Mahkamah Agung (MA) kembali mendapatkan sorotan setelah memberikan keringanan hukuman kepada terpidana korupsi. Namun MA menilai putusan tersebut telah sesuai dengan mekanisme hukum.
Kepala Kamar Pidana Mahkamah Agung Suhadi menegaskan, hakim pengadilan agung yang memeriksa perkara Peninjauan Kembali (PK) terpidana korupsi sudah melakukan sesuai mekanisme hukum.
"Semua hakim melaksanakan tugas berdasarkan hukum. Sudah ada hukum acara yang menuntun mereka untuk menyelesaikan perkara," kata Suhadi di Media Center Mahkamah Agung, Jakarta Pusat, Jumat (5/4).
Perbedaan pandangan soal perkara lazim terjadi, bahkan ada juga putusan yang tidak sesuai ekspektasi publik. Namun begitu, hakim memiliki indepensi dalam memeriksa perkara.

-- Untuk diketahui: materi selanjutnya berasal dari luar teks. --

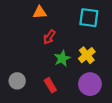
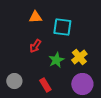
cyan square: (89, 18) -> (62, 27), moved
red arrow: (49, 37) -> (35, 46), moved

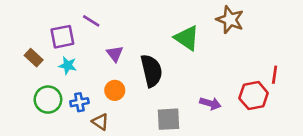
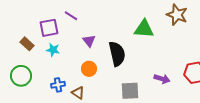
green triangle: (187, 38) -> (144, 29), turned -30
green circle: (48, 100) -> (21, 76), moved
blue cross: (79, 102) -> (58, 85), moved

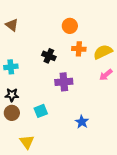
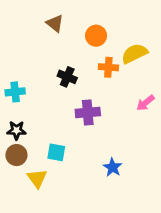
brown triangle: (12, 25) -> (55, 23), moved
yellow semicircle: (103, 52) -> (134, 54), moved
cyan square: (41, 111) -> (56, 152), turned 32
yellow triangle: (27, 142) -> (37, 178), moved

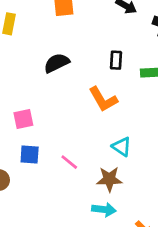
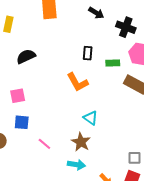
black semicircle: (57, 63) -> (26, 56), moved
pink line: (69, 162) -> (44, 144), moved
brown star: (109, 179) -> (81, 142), turned 30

Dalam mengambil putusan, hakim memiliki pertimbangan hukum. Tidak hanya aspek keadilan, tetapi juga mempertimbangkan asas sosial dan kemanfaatan saat menggunakan kewenangannya.

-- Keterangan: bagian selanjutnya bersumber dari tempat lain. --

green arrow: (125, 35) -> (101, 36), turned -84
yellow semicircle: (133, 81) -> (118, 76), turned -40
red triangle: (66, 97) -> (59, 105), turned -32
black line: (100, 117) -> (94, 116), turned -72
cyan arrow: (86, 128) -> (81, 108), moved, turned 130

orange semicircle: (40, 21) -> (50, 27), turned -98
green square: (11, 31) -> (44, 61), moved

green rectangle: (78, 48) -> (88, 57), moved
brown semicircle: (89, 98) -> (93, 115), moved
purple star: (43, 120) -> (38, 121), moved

Sebelumnya, narapidana korupsi ramai-ramai mengajukan peninjauan kembali (PK) ke MA. Upaya hukum luar biasa melalui PK itu bertepatan dengan pensiunnya salah satu hakim MA, Artidjo Alkostar pada 22 Mei 2018.
Indonesia Corruption Watch (ICW) sudah menyoroti langkah koruptor tersebut. ICW khawatir pengajuan PK oleh terpidana korupsi karena rendahnya komitmen hakim terhadap pemberantasan korupsi.

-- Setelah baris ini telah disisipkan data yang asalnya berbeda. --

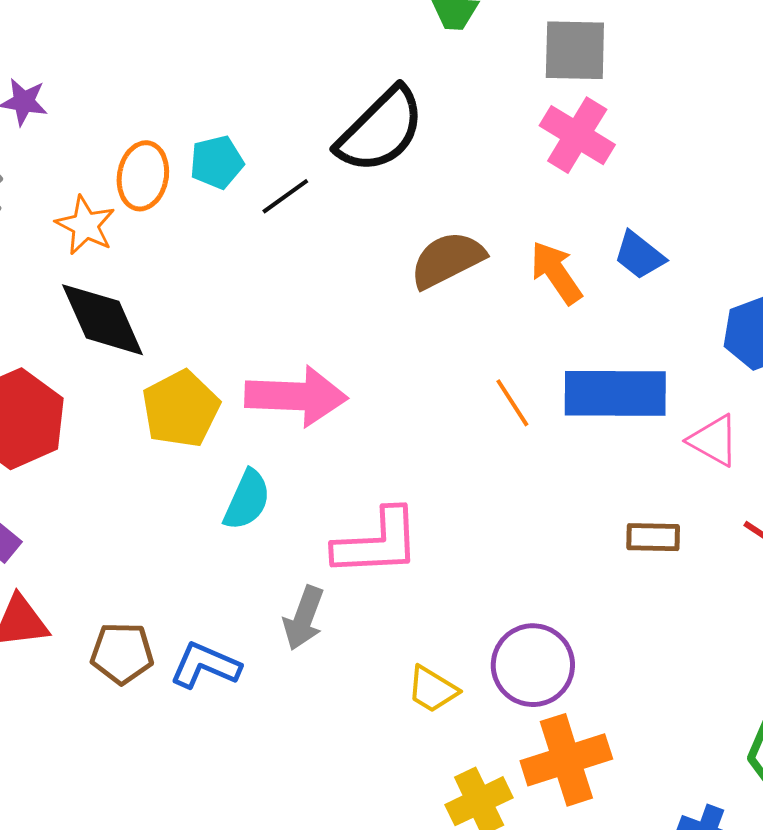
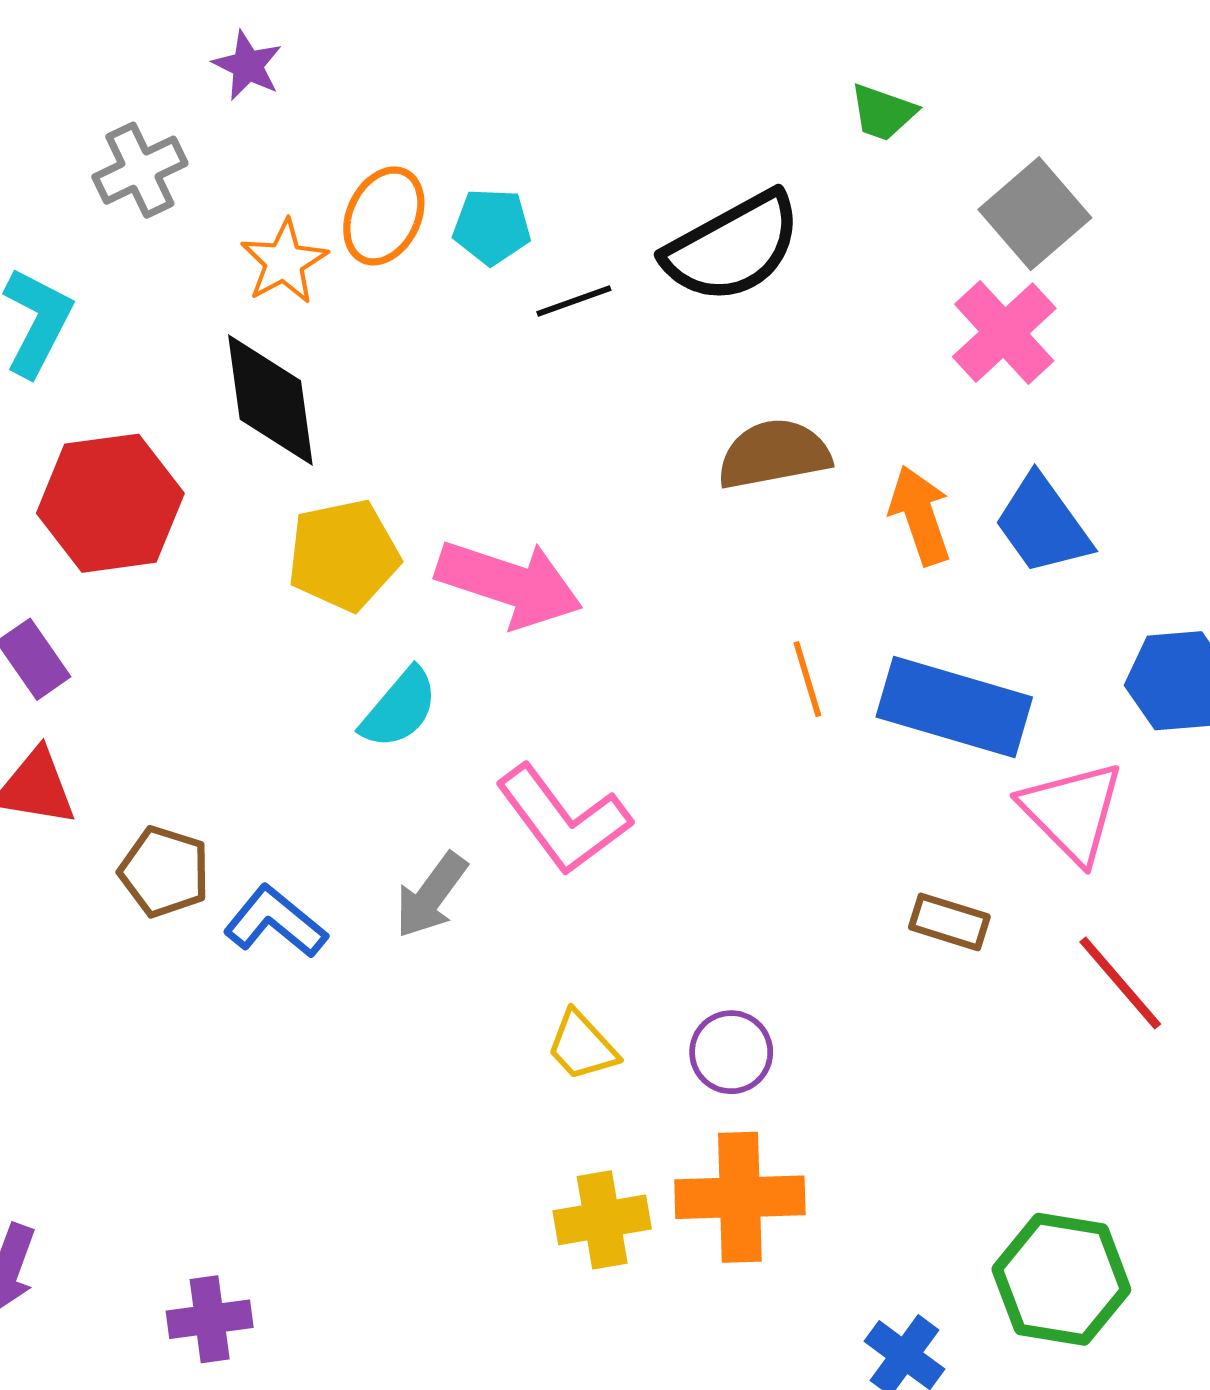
gray square: (575, 50) -> (1035, 214), turned 32
blue trapezoid: (639, 255) -> (1043, 525), size x1.4
pink triangle: (714, 440) -> (1072, 812), size x1.4
pink L-shape: (377, 543) -> (563, 820), turned 40
purple circle: (533, 665) -> (731, 1052), size x0.7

MA sudah menyunat masa hukuman dua teridana korupsi, yakni Andi Zulkarnaen Mallarangeng alias Choel Mallarangeng dan Suroso Atmomartoyo.
Choel Mallarangeng sebelumnya divonis hakim 3,5 tahun penjara. Hakim MA mengabulkan PK sehingga Choel dikurangi masa kurangan menjadi 3 tahun penjara.
Sementara terhadap Suroso Atmomartoyo yang merupakan mantan Direktur Pengolahan PT Pertamina, MA memutuskan Suroso tidak diwajibkan membayar uang pengganti sebesar US$190 ribu. Putusan sebelumnya, Suroso Atmomartoyo divonis tujuh tahun penjara, denda Rp200 juta dan membayar uang pengganti sebesar US$190 ribu.